*PROBLEM TO SOLVE*. Starting with the line that contains "camera: 140 degrees right, 5 degrees up" and stopping after the line that contains "(770, 621) = (191, 346): blue", copy the entries below exactly. Include nothing else.

*RECORDS SHOWN*.
----------
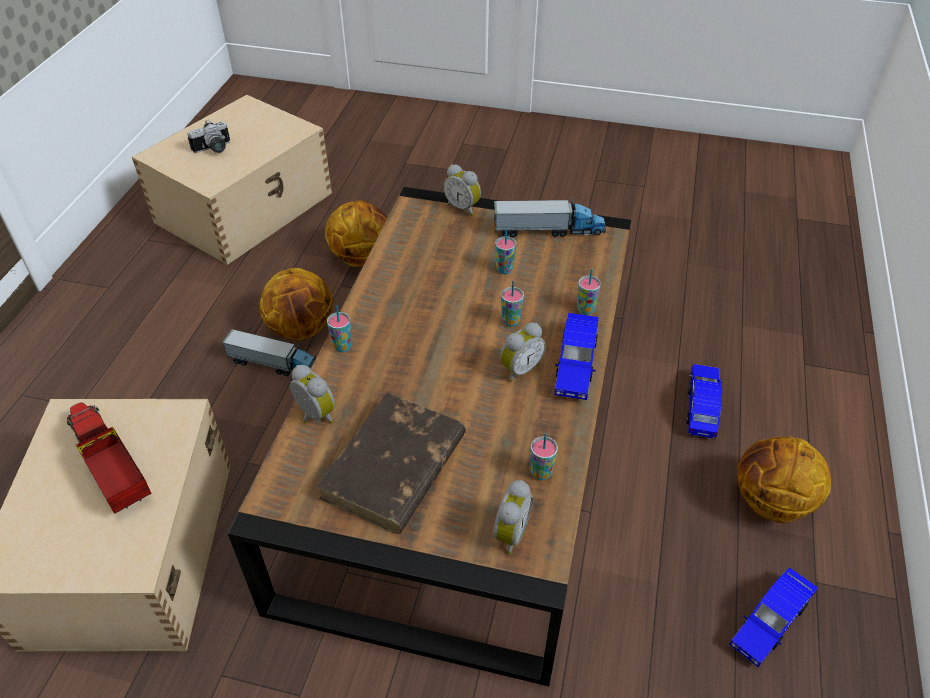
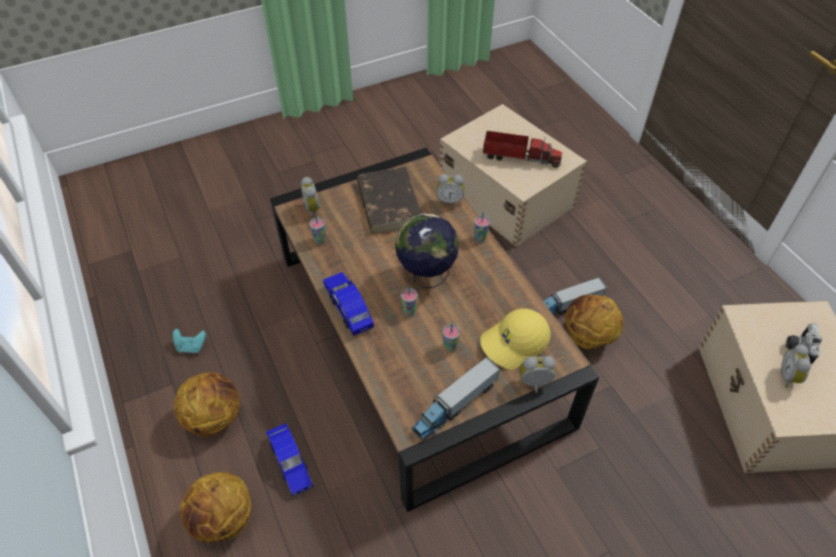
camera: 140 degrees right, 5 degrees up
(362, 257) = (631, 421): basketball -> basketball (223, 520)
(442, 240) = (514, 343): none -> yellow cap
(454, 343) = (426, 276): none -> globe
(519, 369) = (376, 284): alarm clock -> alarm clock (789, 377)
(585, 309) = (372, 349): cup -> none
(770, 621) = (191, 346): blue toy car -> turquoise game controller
----------
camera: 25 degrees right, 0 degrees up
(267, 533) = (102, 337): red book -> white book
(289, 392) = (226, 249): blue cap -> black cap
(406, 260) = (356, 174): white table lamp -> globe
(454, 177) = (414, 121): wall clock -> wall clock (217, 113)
----------
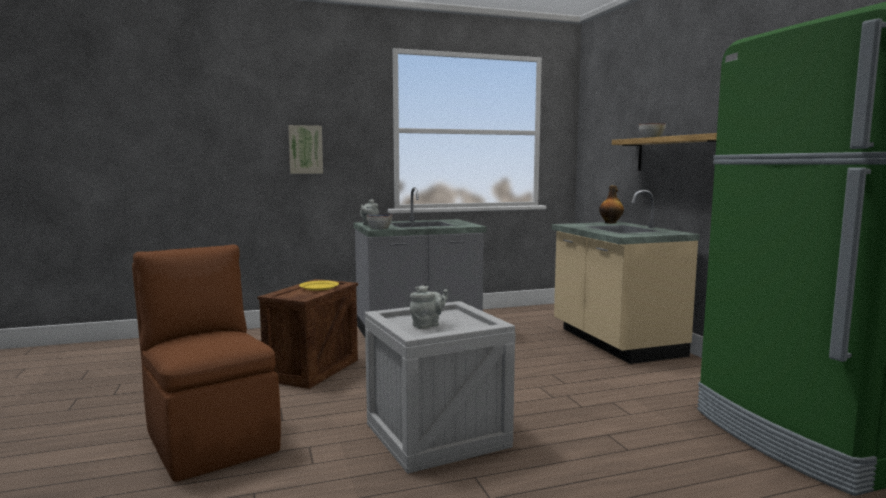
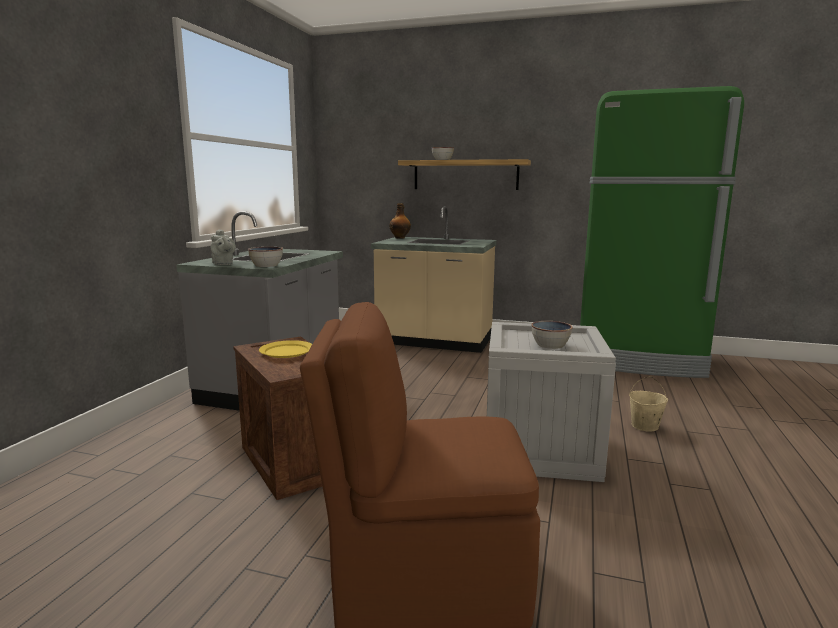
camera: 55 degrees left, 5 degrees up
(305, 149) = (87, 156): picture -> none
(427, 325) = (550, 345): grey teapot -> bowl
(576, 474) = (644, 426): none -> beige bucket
----------
*EXPECTED OUTPUT*.
camera: 140 degrees right, 5 degrees up
(362, 257) = (631, 421): basketball -> basketball (223, 520)
(442, 240) = (514, 343): none -> yellow cap
(454, 343) = (426, 276): none -> globe
(519, 369) = (376, 284): alarm clock -> alarm clock (789, 377)
(585, 309) = (372, 349): cup -> none
(770, 621) = (191, 346): blue toy car -> turquoise game controller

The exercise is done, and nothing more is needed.